Mamãe cozinhava para nós, para os porcos
E cachorros, depois ia para o Tear.
Era pedra para frente, pedra para traz
Da esteira de taboa ou junco que tecia;
Pedra sustentada por corda de algarve
A esteira costurava, cujo peso suportava,
Mas doía quando uma das pedras em sua mão tocava.
Em tempo de enchentes meu irmão mais velho
Ia para lagoa pegar peixe com peneira ou anzol
Eu sozinho ficava ouvindo o cantar da seriema
Nas pastagens, no cerrado e capoeira preservadas
Não lia, nada tinha para ler, nem mesmo histórias tristes,
Como não tinha histórias para ler o pensamento
Comigo vagueava por entre bananeiras e laranjais
Uma voz surgia e tentava acordar Casa Grande
Para “Libertas que Será Tamen” aos negros das senzalas casas e casebres.

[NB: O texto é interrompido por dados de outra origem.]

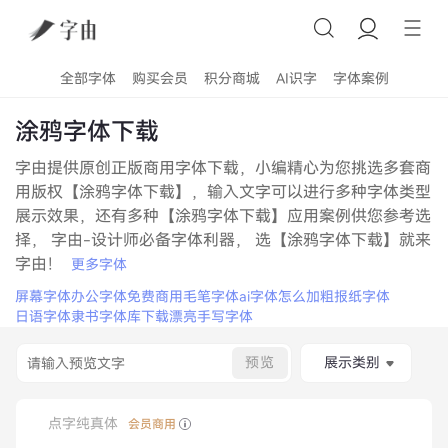
全部字体
购买会员
积分商城
AI识字
字体案例
涂鸦字体下载
字由提供原创正版商用字体下载，小编精心为您挑选多套商
用版权【涂鸦字体下载】，输入文字可以进行多种字体类型
展示效果，还有多种【涂鸦字体下载】应用案例供您参考选
择， 字由-设计师必备字体利器， 选【涂鸦字体下载】就来
字由！
更多字体
屏幕字体
办公字体
免费商用毛笔字体
ai字体怎么加粗
报纸字体
日语字体
隶书字体库下载
漂亮手写字体
预览
展示类别
点字纯真体
会员商用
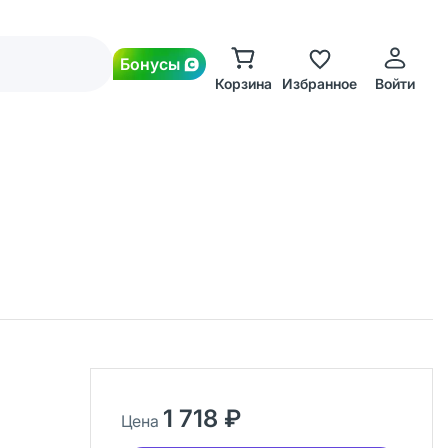
Бонусы
Корзина
Избранное
Войти
1 718 ₽
Цена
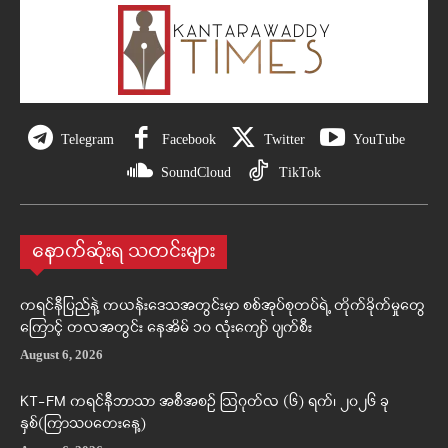
Telegram
Facebook
Twitter
YouTube
SoundCloud
TikTok
နောက်ဆုံးရ သတင်းများ
ကရင်နီပြည်နဲ့ ကယန်းဒေသအတွင်းမှာ စစ်အုပ်စုတပ်ရဲ့ တိုက်ခိုက်မှုတွေ
ကြောင့် တလအတွင်း နေအိမ် ၁၀ လုံးကျော် ပျက်စီး
August 6, 2026
KT-FM ကရင်နီဘာသာ အစီအစဉ် ဩဂုတ်လ (၆) ရက်၊ ၂၀၂၆ ခု
နှစ်(ကြာသပတေးနေ့)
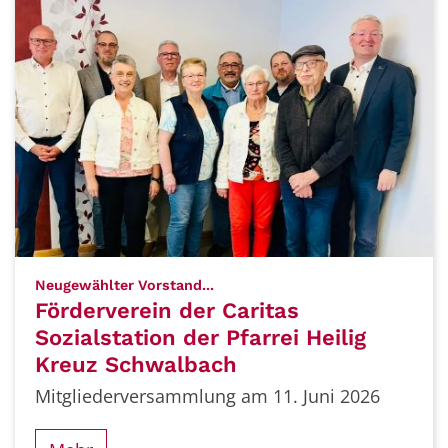
:
Neugewählter Vorstand...
Förderverein der Caritas
Sozialstation der Pfarrei Heilig
Kreuz Schwalbach
Mitgliederversammlung am 11. Juni 2026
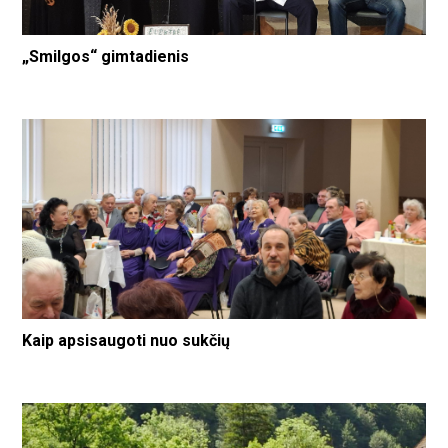
„Smilgos“ gimtadienis
Kaip apsisaugoti nuo sukčių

Tecendo mamãe parava e da janela me olhava
Menino! Venha cá! E ordenava:
- Ponha o tamborete próximo ao fogão
Suba e pegue a linguiça seca da fumaça.
E espreguiçava... Se esticava toda!
No roçado meu pai continuava a trabalhar
No gigantesco cafezal nos alqueires do patão.
E eu não sabia que eu seria vencedor
E poderia escrever poesia ou poemas
Para ninar gente grande falando de amor.